Regarding Plaintiff's request to modify the scheduling order, he argues that he needs a discovery extension because he filed a motion to propound additional discoveries. (ECF No. 85, p. 7.) He states that because he has shown the magistrate judge's order denying his request to propound additional discovery must be set aside, he has shown good cause to modify the scheduling order. The Court disagrees; Plaintiff has not shown any error in the magistrate judge's prior orders, nor has he provided any support, much less good cause, for extending the discovery schedule here. Fed. R. Civ. P. 16(b)(4) (requiring good cause be shown to modify a scheduling order).
Finally, Plaintiff's supplement provides no grounds for reconsideration of the prior orders here.
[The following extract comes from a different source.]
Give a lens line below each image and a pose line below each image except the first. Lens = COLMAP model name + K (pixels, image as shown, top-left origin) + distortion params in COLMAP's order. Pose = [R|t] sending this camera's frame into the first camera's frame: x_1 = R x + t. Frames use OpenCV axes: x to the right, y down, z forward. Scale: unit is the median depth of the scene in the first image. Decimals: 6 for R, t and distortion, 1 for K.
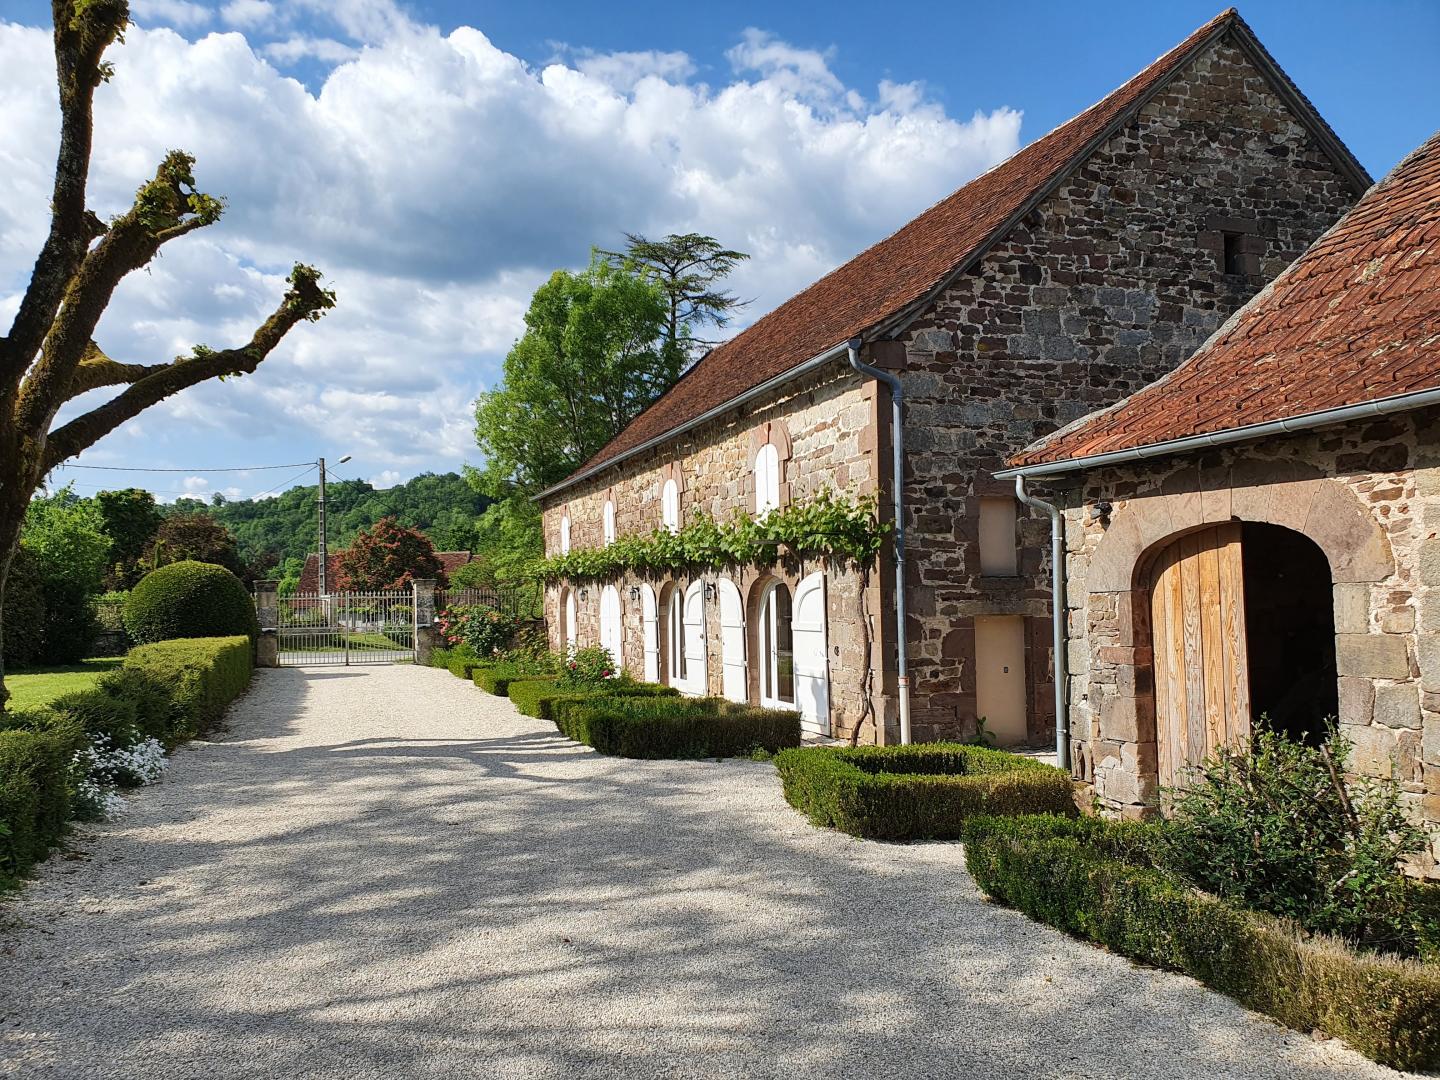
lens RADIAL K [[1090.2, 0, 773.9], [0, 1090.2, 536.4], [0, 0, 1]] dist [-0.026760, 0.000926]
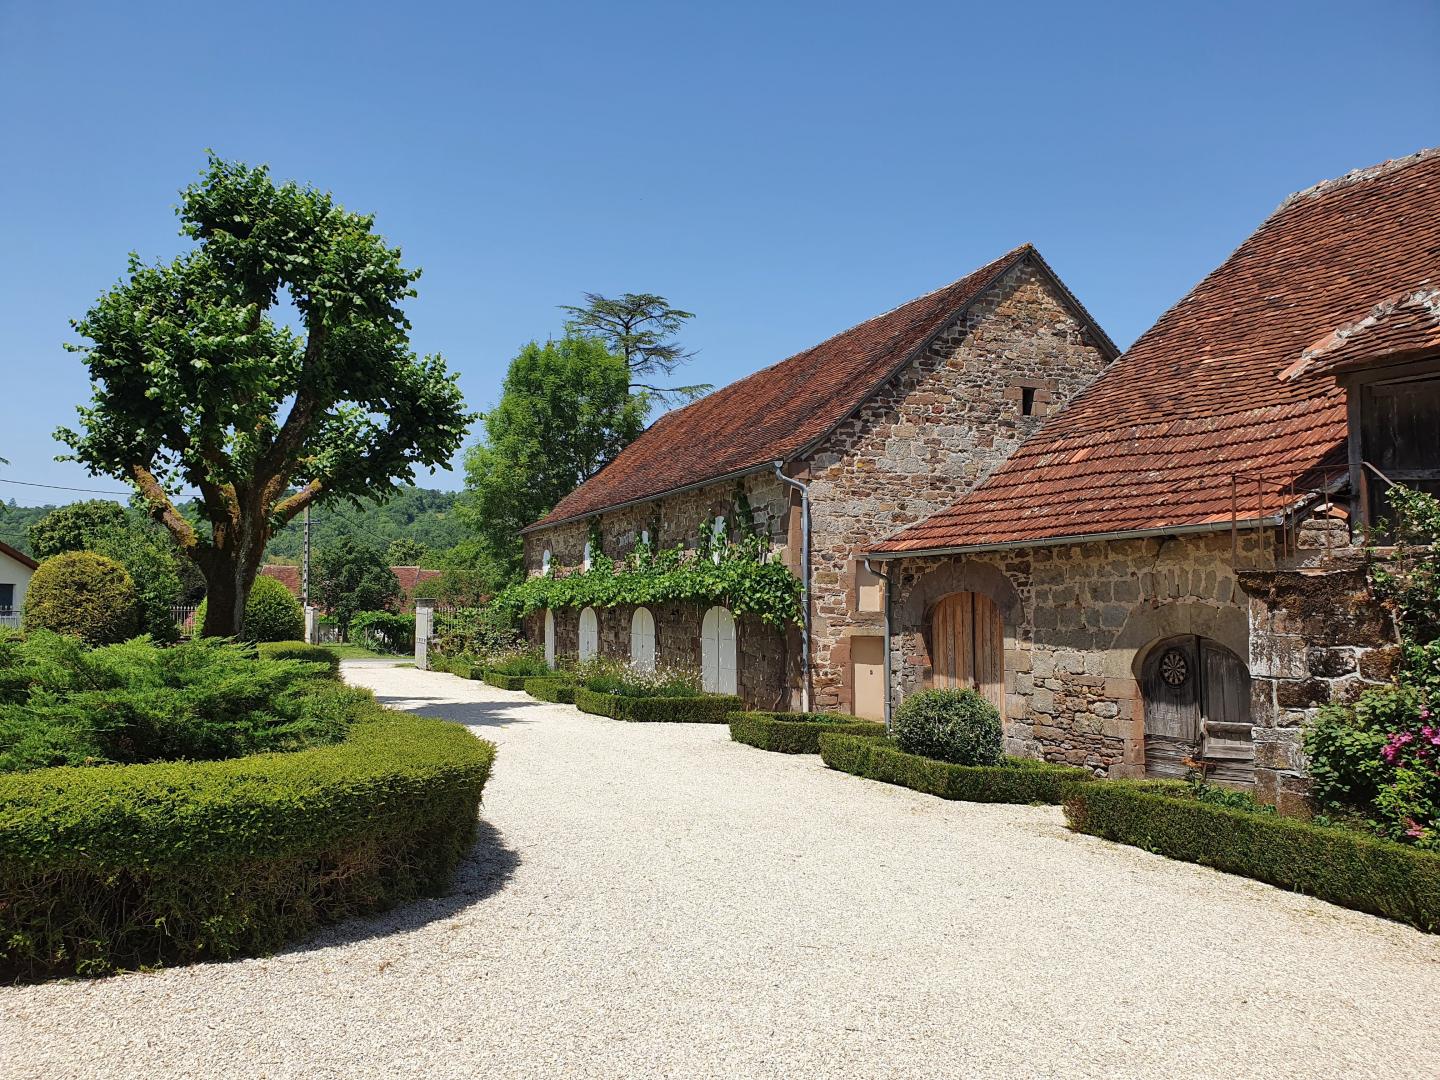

In the supplement, Plaintiff provides an order from an unrelated case pending in the Central District of California, in which that court allowed the plaintiff in that matter to propound additional interrogatories on the defendants. (ECF No. 92, pp. 4-5.) Plaintiff contends that this Court should grant his motion for reconsideration in the interest of uniformity among Ninth Circuit district courts. (Id. at 1-2.) The order by that Central District of California court specifically states that it was made under the circumstances of that specific matter, including the interrogatories propounded and objections made to them by the defendants in that case. There is nothing in that order which makes it persuasive under the circumstances of this case before this Court.
III. Conclusion and Order
For the reasons stated above, Plaintiff's motion for reconsideration of the magistrate judge's orders denying his motion for leave to propound additional interrogatories and for an extension of the discovery deadline, (ECF No. 85), is HEREBY DENIED. IT IS SO ORDERED.